Going to be in OB next weekend with the bay boat, and plan to fight the crowds for snapper but I'm looking for some inshore help in case the weather is bad. It's snapper season so I'm sure it will be blowing. Hoping to put my wife on some fish. I usually fish for trout and reds in MS or LA marsh, but have no inshore experience in OB area. Thanks in advance.


----------



## Five Prongs Of Fury (Apr 15, 2008)

My first choice would be Little Lagoon for trout. Red fishing is decent at the right time of the year in there also. There are a couple of inshore reefs within running distance that may be holding some white trout now. The massive amount of rain we've had in the last month has taken a toll.


----------



## Chris V (Oct 18, 2007)

The trout and redfish bite has been very good and the flounder fishing finally picked up in the last two weeks. We are getting most of our reds and bigger trout near Perdido pass but there are plenty of other places to get in on some good trout action without dealing with the crowds around the pass. How familiar are you with the OB area? Is there a chance you could stop by our store on canal rd with a chart?


----------



## badonskybuccaneers (Aug 19, 2013)

Need to see Chris at SAMs for sure. On canal rd toward bear pt. 
We like fishing some of the grass areas in the AM and afternoons, inshore reefs during the day (although last time they were not producing), and the rocks at the pass. We have also been known to run down the ICW to Oyster Bay, Bon Secour Bay, Ft Morgan- some platforms, marsh, and oyster bars there for drum, trout and flounder. Hopefully soon the triple tail will be showing up too.

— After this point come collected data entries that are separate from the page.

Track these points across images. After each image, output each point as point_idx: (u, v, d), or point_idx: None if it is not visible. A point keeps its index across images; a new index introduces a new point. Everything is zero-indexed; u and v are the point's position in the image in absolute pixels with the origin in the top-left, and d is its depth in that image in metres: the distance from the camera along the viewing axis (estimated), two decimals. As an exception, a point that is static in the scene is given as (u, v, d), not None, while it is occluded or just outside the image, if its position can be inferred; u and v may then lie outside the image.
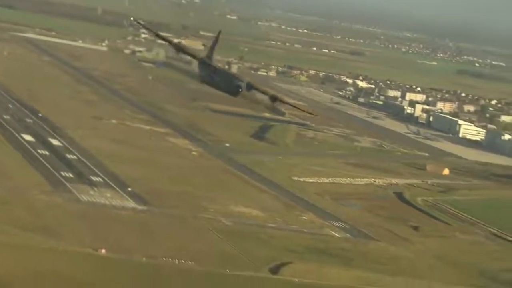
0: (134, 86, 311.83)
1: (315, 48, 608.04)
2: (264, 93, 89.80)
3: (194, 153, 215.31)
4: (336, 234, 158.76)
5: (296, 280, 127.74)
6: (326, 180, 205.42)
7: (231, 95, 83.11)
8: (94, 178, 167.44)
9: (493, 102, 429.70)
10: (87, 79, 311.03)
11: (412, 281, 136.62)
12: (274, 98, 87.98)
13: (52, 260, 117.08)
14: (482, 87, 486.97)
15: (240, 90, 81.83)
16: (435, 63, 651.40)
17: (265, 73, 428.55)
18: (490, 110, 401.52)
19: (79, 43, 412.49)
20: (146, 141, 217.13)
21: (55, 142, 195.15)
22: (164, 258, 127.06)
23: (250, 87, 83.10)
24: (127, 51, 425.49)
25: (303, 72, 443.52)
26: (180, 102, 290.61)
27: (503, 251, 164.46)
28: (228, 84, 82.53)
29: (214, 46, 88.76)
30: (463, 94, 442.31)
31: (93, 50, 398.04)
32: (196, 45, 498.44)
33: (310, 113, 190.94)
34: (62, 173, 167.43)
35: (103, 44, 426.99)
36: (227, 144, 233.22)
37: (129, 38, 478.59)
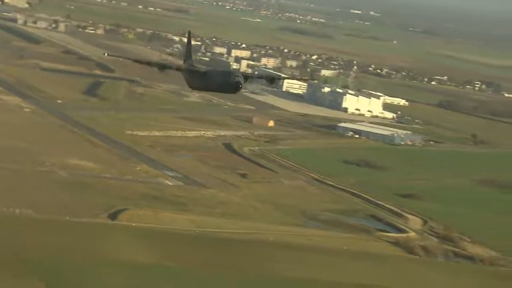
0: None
1: (141, 6, 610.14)
2: (260, 77, 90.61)
3: (26, 110, 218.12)
4: (169, 183, 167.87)
5: (133, 224, 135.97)
6: (157, 133, 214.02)
7: (232, 93, 74.50)
8: None
9: (314, 57, 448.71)
10: None
11: (239, 222, 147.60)
12: (271, 80, 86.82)
13: None
14: (304, 43, 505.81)
15: (240, 86, 72.97)
16: (259, 20, 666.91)
17: (93, 31, 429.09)
18: (311, 65, 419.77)
19: None
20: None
21: None
22: (4, 208, 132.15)
23: (246, 77, 74.92)
24: None
25: (130, 30, 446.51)
26: (8, 60, 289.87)
27: (322, 194, 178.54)
28: (225, 84, 73.96)
29: (189, 50, 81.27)
30: (285, 50, 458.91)
31: None
32: (20, 3, 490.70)
33: (306, 79, 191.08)
34: None
35: None
36: (60, 101, 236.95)
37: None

Hey Chris- told you I'd get that Quantum Smoke if I had to wait too long for that repair  sweet reel! Finally got one of my own now! But, still let me know when my Catalyst comes back from the shop.


----------



## Kingfish750 (Apr 5, 2010)

Thanks for the help guys.

Chris, I'm staying in Walker Key, right across the street from you. I will stop in Thursday afternoon when I get in town.


----------



## Chris V (Oct 18, 2007)

I'll be here all evening Thursday


----------



## davidjimm (May 22, 2014)

*Any help*

Hey Chris.

I'll be staying on Perdido Pass, fishing Perdido Bay this coming weekend.

Can I stop by your store with a chart?

Do you have live bait (shrimp, bull minnows)?

Thanks!


----------



## badonskybuccaneers (Aug 19, 2013)

davidjimm said:


> Hey Chris.
> 
> I'll be staying on Perdido Pass, fishing Perdido Bay this coming weekend.
> 
> ...


 
Just a quick reply as Chris is off today and may be out on the water. They currently don't have live bait, and I'm sure if you stop by with a chart, he'll help point you into the right direction.... His usual work days are Wed thru Sun, and usually gets in after lunch (about 1PM I believe).
Hope this was helpful.


----------



## davidjimm (May 22, 2014)

*Thanks!*

I appreciate the quick answer. Do you have any idea who might have some Friday late afternoon when I come in? Might they have some by then?


----------



## hjorgan (Sep 30, 2007)

Go Fish in front of Zekes Marina may have live bait. It's hit or miss. They have a "Live Bait" sign, if it's off they are out.

Top Gunn in the Winn Dixie shopping center usually has shrimp, bull minnows, and crabs in sheapshead season.

Greys Bait and Tackle in the Winn Dixie Shopping center (Perdido Fl) also is a good bet.

I've found when one store is out, the all usually are.


----------



## badonskybuccaneers (Aug 19, 2013)

hjorgan said:


> Go Fish in front of Zekes Marina may have live bait. It's hit or miss. They have a "Live Bait" sign, if it's off they are out.
> 
> Top Gunn in the Winn Dixie shopping center usually has shrimp, bull minnows, and crabs in sheapshead season.
> 
> ...


...and J&M Tackle on Canal rd in Orange Beach


----------